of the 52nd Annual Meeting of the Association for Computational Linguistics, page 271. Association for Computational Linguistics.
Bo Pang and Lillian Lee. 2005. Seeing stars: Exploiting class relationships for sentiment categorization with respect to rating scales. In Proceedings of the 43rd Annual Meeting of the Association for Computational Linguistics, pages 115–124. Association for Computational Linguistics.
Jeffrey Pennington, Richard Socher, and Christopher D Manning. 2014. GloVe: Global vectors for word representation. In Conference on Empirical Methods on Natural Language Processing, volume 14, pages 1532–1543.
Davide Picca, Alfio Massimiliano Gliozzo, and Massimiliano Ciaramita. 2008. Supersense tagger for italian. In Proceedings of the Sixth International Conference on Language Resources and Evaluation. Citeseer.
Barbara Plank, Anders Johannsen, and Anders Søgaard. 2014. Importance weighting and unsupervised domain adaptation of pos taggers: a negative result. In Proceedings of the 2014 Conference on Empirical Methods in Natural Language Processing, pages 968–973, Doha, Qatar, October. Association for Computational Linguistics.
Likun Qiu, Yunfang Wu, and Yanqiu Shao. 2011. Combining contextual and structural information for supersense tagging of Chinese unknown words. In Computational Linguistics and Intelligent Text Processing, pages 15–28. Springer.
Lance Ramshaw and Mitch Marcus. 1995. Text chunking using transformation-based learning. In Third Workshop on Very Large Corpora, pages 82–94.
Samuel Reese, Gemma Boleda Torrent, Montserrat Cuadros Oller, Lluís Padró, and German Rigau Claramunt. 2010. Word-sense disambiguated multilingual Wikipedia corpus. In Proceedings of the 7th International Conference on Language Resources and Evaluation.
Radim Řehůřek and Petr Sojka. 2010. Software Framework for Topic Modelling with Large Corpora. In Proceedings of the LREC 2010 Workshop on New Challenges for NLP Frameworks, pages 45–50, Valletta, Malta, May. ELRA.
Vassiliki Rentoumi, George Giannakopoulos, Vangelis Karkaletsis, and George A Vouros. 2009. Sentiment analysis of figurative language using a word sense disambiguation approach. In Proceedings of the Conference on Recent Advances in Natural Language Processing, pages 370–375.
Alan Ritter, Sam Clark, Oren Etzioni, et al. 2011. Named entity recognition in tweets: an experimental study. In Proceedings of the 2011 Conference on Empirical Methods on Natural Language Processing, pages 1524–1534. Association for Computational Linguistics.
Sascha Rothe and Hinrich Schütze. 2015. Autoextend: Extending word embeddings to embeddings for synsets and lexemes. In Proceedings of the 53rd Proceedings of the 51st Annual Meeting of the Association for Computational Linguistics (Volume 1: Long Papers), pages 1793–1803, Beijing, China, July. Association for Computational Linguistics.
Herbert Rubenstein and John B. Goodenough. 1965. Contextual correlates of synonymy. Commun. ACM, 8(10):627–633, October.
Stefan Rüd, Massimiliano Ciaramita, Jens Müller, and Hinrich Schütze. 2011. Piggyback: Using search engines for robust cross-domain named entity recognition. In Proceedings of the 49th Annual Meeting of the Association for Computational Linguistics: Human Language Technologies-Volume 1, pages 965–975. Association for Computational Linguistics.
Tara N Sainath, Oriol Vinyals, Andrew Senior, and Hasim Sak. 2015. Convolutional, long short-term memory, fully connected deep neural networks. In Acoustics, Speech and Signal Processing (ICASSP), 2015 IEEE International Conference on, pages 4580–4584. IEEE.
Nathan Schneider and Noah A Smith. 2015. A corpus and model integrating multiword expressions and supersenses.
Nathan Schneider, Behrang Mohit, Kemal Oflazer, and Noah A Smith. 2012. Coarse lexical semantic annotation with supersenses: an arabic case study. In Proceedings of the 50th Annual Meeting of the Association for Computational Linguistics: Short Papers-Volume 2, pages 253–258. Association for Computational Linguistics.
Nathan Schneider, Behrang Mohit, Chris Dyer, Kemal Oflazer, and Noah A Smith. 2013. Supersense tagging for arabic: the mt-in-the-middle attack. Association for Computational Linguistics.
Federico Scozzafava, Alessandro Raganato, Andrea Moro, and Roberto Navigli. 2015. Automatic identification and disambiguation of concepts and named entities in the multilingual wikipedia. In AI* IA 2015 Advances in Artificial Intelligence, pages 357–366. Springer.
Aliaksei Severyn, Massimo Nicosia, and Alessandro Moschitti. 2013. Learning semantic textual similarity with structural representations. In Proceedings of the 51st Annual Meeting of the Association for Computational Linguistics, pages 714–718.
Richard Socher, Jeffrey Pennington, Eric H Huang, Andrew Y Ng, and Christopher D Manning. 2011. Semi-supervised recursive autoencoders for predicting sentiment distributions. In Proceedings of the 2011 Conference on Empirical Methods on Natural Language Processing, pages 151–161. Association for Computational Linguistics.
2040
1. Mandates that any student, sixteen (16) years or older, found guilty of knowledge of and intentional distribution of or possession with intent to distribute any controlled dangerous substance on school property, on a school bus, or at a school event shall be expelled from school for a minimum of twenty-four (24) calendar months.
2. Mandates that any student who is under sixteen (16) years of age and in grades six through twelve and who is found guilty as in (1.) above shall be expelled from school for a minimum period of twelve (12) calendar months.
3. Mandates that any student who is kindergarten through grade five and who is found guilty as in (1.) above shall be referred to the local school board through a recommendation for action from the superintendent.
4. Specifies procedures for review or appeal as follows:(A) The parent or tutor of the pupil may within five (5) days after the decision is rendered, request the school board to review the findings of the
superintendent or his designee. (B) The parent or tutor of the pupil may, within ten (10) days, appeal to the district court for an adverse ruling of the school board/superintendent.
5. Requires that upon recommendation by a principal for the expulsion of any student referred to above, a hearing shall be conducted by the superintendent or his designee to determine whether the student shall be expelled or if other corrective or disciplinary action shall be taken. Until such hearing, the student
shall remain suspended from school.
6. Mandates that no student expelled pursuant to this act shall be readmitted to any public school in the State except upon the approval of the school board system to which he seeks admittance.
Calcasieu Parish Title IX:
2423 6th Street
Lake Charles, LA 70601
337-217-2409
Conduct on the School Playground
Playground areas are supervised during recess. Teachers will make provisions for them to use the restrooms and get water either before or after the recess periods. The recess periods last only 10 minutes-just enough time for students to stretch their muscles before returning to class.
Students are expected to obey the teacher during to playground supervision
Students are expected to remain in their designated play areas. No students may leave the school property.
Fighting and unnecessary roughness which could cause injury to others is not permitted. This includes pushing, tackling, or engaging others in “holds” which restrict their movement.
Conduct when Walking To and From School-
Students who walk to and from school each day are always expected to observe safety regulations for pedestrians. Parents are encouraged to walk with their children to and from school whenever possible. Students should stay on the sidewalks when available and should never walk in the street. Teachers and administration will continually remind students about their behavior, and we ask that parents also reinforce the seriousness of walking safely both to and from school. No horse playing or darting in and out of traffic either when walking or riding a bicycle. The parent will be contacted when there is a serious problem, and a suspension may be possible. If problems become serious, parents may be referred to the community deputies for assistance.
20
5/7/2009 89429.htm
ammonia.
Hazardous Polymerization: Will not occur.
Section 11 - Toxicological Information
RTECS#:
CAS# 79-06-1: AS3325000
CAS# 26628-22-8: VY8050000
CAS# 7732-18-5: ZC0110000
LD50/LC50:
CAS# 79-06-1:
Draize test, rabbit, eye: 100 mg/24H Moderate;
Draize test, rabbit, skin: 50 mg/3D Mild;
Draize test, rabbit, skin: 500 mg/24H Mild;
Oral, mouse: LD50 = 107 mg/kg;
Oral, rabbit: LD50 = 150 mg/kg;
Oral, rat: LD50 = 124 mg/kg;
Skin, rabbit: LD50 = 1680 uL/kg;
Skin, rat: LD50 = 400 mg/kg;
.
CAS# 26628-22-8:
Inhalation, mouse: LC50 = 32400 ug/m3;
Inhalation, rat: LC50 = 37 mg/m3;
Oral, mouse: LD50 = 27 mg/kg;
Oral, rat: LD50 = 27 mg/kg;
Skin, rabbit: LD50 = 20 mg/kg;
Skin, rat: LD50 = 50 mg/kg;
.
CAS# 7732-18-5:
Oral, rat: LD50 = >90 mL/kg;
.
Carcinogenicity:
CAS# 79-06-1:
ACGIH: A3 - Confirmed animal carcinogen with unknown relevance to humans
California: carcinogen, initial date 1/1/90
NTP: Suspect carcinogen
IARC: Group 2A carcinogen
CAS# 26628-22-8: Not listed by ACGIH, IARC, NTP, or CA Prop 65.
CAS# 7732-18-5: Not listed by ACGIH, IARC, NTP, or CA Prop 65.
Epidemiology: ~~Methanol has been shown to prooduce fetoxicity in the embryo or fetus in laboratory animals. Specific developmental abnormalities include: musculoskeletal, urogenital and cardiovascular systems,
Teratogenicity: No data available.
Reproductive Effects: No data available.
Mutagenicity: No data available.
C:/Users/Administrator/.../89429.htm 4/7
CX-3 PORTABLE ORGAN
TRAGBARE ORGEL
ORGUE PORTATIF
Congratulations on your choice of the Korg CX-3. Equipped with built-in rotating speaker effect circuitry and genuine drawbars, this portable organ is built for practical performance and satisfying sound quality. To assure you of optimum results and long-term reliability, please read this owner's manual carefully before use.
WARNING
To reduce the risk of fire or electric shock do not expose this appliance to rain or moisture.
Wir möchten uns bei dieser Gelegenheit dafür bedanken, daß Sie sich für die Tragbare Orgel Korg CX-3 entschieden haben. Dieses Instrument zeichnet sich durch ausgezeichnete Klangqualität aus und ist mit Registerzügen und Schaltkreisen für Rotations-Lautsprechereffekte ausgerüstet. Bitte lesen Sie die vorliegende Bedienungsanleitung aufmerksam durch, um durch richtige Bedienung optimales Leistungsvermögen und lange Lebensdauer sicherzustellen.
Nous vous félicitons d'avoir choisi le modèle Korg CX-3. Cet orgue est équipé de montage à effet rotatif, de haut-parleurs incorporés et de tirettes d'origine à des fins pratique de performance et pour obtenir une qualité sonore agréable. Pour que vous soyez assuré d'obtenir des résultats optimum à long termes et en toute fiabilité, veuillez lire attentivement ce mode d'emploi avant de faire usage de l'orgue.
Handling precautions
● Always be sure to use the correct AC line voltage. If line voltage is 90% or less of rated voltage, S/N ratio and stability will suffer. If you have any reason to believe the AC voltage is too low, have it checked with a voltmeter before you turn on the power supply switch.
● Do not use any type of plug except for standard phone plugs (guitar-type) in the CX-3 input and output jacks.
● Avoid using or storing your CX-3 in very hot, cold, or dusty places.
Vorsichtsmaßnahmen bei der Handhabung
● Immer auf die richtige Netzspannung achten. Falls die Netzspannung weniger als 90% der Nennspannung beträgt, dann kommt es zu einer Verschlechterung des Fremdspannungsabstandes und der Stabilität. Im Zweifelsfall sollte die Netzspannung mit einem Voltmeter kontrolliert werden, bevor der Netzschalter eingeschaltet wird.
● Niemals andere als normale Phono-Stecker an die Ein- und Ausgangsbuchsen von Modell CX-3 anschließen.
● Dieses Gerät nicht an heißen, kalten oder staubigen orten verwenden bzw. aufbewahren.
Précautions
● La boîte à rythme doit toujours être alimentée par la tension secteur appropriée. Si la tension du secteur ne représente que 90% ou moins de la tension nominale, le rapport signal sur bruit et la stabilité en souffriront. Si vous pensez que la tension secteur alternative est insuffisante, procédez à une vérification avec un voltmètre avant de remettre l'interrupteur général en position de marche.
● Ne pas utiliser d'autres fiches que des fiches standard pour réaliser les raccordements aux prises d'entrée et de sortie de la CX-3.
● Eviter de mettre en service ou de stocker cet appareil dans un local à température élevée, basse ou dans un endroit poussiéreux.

TASK ITEM >>
Every line of the records containing the word "during" must appear in the answer.

TASK RESPONSE >>
Playground areas are supervised during recess. Teachers will make provisions for them to use the restrooms and get water either before or after the recess periods. The recess periods last only 10 minutes-just enough time for students to stretch their muscles before returning to class.
Students are expected to obey the teacher during to playground supervision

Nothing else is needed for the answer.